*Your objective*:
Output each line of the data word for word, from the first through the line that holds "compromises here, and more than 3,000", and leave off whatever follows.

Extracted page text data
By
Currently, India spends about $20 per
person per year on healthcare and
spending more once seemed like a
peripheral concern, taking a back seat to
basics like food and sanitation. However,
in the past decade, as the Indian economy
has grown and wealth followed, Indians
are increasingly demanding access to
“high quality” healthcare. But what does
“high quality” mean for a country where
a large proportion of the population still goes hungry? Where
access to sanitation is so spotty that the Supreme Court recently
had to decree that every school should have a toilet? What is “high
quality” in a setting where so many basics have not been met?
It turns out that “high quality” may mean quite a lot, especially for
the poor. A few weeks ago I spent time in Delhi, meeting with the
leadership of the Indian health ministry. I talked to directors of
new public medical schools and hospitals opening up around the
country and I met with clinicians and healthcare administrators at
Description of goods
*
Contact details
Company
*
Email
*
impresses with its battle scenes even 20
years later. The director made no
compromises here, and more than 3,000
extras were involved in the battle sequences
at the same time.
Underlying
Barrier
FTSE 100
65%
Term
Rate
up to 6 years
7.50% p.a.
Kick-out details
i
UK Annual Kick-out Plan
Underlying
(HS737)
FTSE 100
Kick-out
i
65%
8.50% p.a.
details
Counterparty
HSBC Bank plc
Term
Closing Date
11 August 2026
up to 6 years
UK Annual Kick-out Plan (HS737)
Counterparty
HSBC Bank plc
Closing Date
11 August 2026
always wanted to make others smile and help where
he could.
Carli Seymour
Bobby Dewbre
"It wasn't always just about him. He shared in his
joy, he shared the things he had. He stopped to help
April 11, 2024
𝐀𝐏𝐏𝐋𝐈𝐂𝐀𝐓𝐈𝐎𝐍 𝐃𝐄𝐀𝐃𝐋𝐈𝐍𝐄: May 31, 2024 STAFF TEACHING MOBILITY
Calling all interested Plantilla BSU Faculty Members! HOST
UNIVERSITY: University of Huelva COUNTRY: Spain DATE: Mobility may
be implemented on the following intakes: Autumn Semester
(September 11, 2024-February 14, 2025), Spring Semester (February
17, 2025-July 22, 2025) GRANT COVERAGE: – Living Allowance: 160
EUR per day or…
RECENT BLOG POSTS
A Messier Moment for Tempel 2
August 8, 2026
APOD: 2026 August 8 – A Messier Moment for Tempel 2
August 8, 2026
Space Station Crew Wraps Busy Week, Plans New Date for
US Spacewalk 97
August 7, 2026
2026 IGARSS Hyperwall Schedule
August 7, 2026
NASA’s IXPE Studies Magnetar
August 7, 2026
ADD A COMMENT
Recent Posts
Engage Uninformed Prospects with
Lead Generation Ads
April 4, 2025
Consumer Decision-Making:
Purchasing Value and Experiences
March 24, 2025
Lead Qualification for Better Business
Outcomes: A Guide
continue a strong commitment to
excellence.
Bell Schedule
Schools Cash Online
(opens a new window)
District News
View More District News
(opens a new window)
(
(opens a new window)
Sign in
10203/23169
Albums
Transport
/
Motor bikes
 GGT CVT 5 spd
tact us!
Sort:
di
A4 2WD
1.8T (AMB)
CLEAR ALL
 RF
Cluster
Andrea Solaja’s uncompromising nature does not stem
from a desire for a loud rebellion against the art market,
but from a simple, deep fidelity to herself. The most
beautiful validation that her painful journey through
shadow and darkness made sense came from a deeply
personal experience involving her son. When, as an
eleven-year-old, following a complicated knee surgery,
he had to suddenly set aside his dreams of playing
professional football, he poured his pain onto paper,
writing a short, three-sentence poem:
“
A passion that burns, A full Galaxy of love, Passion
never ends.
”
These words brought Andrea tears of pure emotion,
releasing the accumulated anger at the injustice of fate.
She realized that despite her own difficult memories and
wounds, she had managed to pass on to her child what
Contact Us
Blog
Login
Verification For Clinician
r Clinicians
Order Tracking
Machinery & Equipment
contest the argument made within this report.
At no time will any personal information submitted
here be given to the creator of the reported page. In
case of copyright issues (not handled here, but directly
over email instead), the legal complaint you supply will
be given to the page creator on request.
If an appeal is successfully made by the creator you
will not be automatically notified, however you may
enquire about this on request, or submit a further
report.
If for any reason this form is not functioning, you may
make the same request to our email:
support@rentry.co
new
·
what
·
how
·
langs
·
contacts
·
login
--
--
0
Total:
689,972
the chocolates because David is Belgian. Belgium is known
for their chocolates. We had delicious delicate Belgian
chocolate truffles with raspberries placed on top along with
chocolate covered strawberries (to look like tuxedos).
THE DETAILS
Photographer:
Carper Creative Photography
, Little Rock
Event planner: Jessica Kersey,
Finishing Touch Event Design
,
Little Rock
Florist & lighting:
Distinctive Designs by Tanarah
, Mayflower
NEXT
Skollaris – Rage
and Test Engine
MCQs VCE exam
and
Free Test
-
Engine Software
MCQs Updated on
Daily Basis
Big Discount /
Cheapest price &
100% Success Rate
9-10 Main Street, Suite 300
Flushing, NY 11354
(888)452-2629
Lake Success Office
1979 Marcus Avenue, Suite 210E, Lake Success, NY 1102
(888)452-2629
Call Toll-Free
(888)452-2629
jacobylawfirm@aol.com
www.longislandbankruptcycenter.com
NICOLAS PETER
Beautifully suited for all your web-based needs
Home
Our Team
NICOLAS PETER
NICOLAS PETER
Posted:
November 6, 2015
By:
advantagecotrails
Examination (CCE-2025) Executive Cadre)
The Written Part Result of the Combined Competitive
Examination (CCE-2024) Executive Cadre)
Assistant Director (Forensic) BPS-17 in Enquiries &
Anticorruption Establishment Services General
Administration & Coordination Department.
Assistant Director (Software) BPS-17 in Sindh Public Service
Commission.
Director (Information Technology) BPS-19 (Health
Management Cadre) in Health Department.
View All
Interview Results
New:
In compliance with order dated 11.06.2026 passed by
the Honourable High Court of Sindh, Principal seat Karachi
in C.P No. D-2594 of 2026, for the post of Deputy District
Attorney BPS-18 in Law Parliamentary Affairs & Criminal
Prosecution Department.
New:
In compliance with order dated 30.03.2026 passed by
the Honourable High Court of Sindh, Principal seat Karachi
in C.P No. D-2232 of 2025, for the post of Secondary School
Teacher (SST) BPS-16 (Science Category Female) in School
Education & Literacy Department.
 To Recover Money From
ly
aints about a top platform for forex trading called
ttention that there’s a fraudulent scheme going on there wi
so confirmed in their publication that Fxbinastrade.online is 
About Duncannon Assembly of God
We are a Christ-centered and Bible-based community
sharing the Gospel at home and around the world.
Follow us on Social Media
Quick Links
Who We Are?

*Output of the exercise*:
By
Currently, India spends about $20 per
person per year on healthcare and
spending more once seemed like a
peripheral concern, taking a back seat to
basics like food and sanitation. However,
in the past decade, as the Indian economy
has grown and wealth followed, Indians
are increasingly demanding access to
“high quality” healthcare. But what does
“high quality” mean for a country where
a large proportion of the population still goes hungry? Where
access to sanitation is so spotty that the Supreme Court recently
had to decree that every school should have a toilet? What is “high
quality” in a setting where so many basics have not been met?
It turns out that “high quality” may mean quite a lot, especially for
the poor. A few weeks ago I spent time in Delhi, meeting with the
leadership of the Indian health ministry. I talked to directors of
new public medical schools and hospitals opening up around the
country and I met with clinicians and healthcare administrators at
Description of goods
*
Contact details
Company
*
Email
*
impresses with its battle scenes even 20
years later. The director made no
compromises here, and more than 3,000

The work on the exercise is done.